第3話 体験入部②

 ついに長距離の練習が始まる。

「今日の練習メニューを伝える前に、1年生もいるし簡単に自己紹介ね。俺が長距離ブロック長の山井です。よろしく。中学生までとは走る距離が全然違うと思うから最初は無理せずね。今日は3-2-1の変化走を男子5本、女子は4本で。明日のポイント練習に備えるイメージをもってやろう。」

陸上を走るだけの種目と思っていたが、少なくとも練習にはいろんなものがあるらしい。今日も練習も明日のポイント練習も全く意味が分からない。察してくれたのか、山井先輩が1年生を集めてくれた。

「今日は変化走といって最初の3分はゆっくり、つぎの2分は気持ち速く、最後の1分は本気近いペースで、また3分に戻ったらゆっくりで繰り返していく練習ね。まぁ初めてだから1本でも2本でも付いてこれたら良い方だと思って参加して。ついていけなくなったら集合場所伝えるからそこで待機でよろしく。」

「わかりました。」

「まぁ、昨日の感じなら小磯はついてこれるかもだけど無理すんなよ。」

「了解っす!」

なにやら小磯は昨日で評価が上がっているようだ。俺も中学までは陸上部よりも長距離が速かった自負がある。負けてられない。

「2人とも1年生なんだね。同期いてよかったわ。俺は長岡和也、よろしく。2人はずっと陸上?」

「いや、俺は中学まではサッカーしてたよ。サッカーでは試合にも出れずに挫折しましたー。」

どうやら小磯は俺と同じらしい。俺は弱小チームながら試合には出ていたが、所詮知れたレベルだ。

「小磯と一緒だわ。俺もサッカー挫折組。」

「マジかー。サッカー崩れかー。サッカー崩れは速いイメージあるんだよね。俺はずっと長距離やってたから、シューズとか含めてわからないことあったら言って。とりあえず今日がんばろっか。」

練習スタート地点では先輩たちが2列になっている。1年生3人は真ん中に入れられた。付いていけなかった場合のフォローのためとのことだ。そんなことになる訳にはいかない。
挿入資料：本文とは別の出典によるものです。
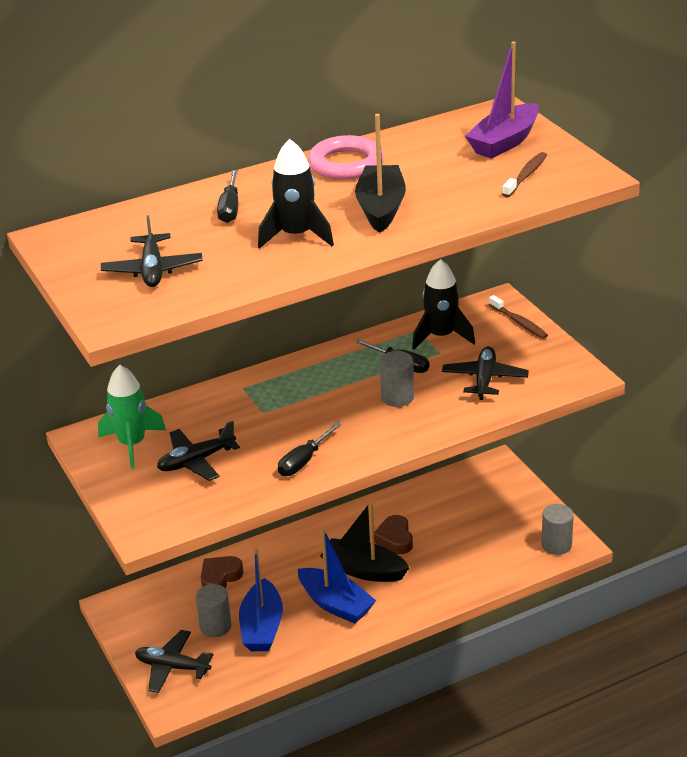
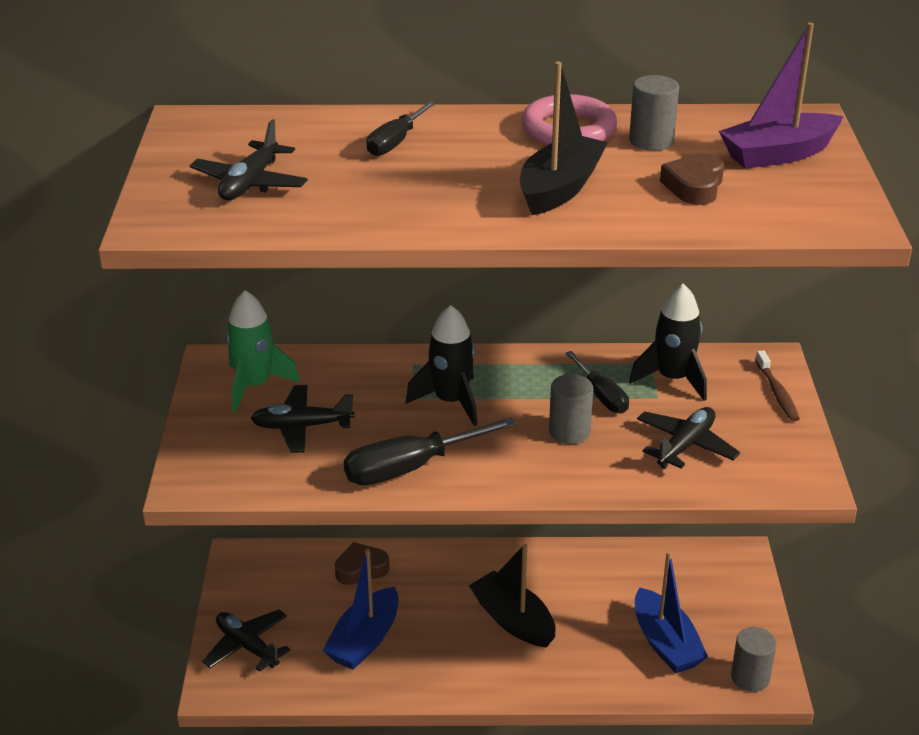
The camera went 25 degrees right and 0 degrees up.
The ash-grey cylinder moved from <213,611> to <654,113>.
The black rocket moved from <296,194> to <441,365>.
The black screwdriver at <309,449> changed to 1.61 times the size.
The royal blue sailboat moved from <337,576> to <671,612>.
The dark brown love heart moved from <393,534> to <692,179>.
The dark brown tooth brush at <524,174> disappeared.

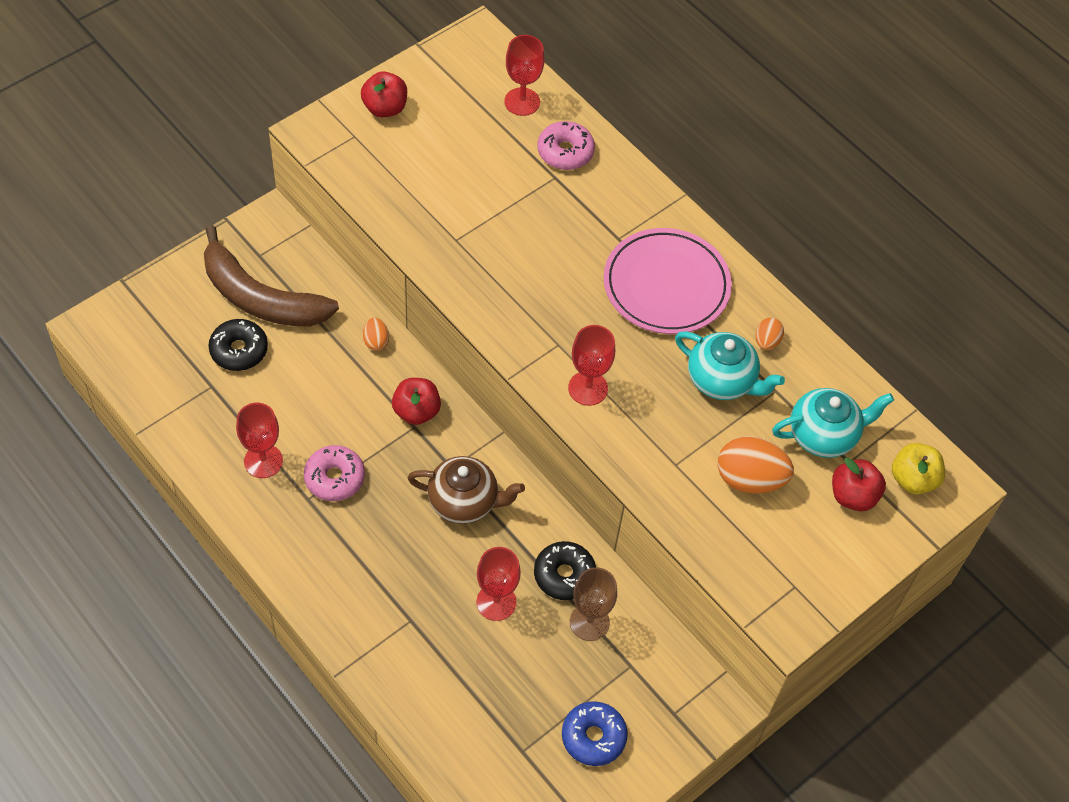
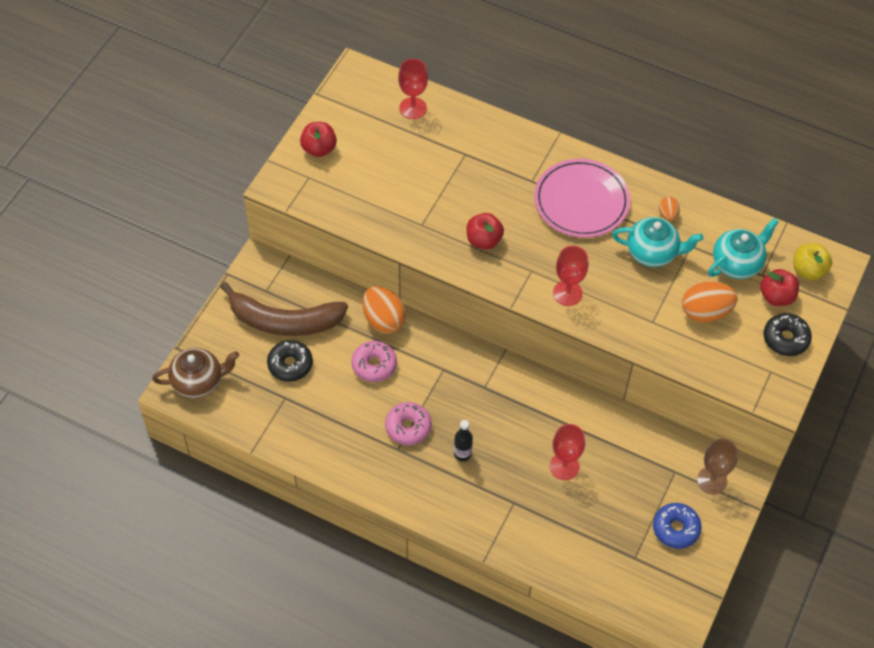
The camera went 20 degrees left and 0 degrees up.
The scarlet chalice at <259,440> disappeared.
The bright orange egg at <376,334> changed to 1.94 times the size.
The scarlet apple moved from <416,401> to <485,231>.
The dark brown china teapot moved from <466,490> to <195,373>.
The black glazed donut moved from <565,570> to <788,334>.
The rose-pink glazed donut moved from <566,145> to <374,361>.
The dark brown chalice moved from <593,604> to <717,466>.
The black bottle at <463,440> appeared.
 練習は近くの公園まで向かう。ジョギングで5分くらい走ると公園に着いた。そのまま休むことなく練習が始まった。

「がんばっていきましょー」

「ハイ」

「楽しんでいきまっしょー」

「ハイ」

走りながら声出しが始まった。恥ずかしすぎる。これはダサい。中学生の頃なら確実に馬鹿にしているノリだ。

すぐ後ろの神保先輩が声をかけてきた。

「1年生もイケると思ったら声出しいいからね。」

お断りだ。恥ずかしすぎる。

「元気出していきまっしょー」

すぐに長岡が声を出した。コイツは慣れているんだ。声出しが終わってからしばらくすると、

「上げまーす」

先頭の先輩が言うと同時にペースを上げた。かなり速い。これが2段階目なのか。周りは皆余裕そうだ。時計を見るが20秒しか経っていない。置いて行かれると思ったら、神保先輩が背中を押してくれた。

「頑張れ、1本目だぞ。いきなりでびっくりするかもだけど、ここ耐えれば2本目は少し楽だから。」

何を言っているのか理解できない。辛い。

「上げまーす」

また声がかかる。これは無理だ。でも他の1年がついているのに俺だけ遅れるわけにはいかない。ここで終わってもいい。走りきる。ふとペースが落ちた。何とか1本目は耐えた。あと4本もあるのか。耐えれるのだろうか。